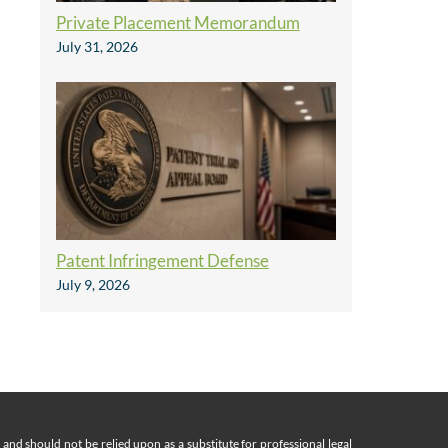
Private Placement Memorandum
July 31, 2026
Patent Infringement Defense
July 9, 2026
nd should not be relied upon as a substitute for professional legal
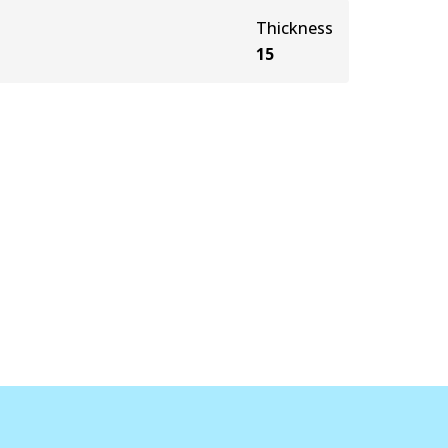
Thickness
15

■ ■ ■ ■ ■

§ **Action item**: Turn the listing above into a Markdown table with the columns "Row" and "Line". Give each line of read text its own numbered row, and leave out the pictures and any blank lines.

§ **Reply to the task**:
| Row | Line |
|---|---|
| 1 | Private Placement Memorandum |
| 2 | July 31, 2026 |
| 3 | Patent Infringement Defense |
| 4 | July 9, 2026 |
| 5 | nd should not be relied upon as a substitute for professional legal |
| 6 | Thickness |
| 7 | 15 |